What you have to do:
Every line below from the one containing "pinky tip: (219, 128)" through the one containing "ring pip: (266, 122)" must be transcribed exactly. Omit all lines outside that stretch.

Provided entries:

= Beginning of Section =

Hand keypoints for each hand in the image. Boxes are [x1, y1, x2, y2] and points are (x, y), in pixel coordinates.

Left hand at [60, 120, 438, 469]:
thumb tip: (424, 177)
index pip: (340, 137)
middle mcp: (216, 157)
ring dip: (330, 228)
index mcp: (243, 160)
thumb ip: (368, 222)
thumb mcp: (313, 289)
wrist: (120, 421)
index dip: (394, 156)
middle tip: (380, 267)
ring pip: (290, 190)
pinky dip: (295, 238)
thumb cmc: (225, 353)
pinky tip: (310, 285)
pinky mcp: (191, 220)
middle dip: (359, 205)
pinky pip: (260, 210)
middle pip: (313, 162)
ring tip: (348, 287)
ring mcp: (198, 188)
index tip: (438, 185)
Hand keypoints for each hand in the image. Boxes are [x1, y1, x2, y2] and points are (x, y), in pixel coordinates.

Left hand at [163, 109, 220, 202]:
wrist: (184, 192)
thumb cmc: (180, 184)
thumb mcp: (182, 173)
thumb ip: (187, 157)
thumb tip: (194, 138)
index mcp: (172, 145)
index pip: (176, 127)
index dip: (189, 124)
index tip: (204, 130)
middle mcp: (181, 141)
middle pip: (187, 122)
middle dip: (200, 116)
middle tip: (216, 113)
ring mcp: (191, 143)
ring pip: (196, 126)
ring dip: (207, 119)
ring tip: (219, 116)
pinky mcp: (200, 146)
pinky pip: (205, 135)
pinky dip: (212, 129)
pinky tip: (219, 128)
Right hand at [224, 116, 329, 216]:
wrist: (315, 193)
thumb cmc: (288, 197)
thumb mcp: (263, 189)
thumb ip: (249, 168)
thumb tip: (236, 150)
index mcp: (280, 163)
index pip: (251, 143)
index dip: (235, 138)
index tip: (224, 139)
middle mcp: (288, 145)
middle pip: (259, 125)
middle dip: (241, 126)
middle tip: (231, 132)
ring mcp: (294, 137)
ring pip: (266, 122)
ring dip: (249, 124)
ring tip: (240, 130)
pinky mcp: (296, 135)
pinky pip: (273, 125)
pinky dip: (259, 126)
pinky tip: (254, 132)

= End of Section =

Answer to the problem:
pinky tip: (219, 128)
Right hand at [224, 116, 329, 216]:
wrist: (315, 193)
thumb cmc: (288, 197)
thumb mcp: (263, 189)
thumb ip: (249, 168)
thumb tip: (236, 150)
index mcp: (280, 163)
index pip: (251, 143)
index dip: (235, 138)
index tip: (224, 139)
middle mcp: (288, 145)
middle pip: (259, 125)
middle dip: (241, 126)
middle tip: (231, 132)
ring mcp: (294, 137)
ring pip: (266, 122)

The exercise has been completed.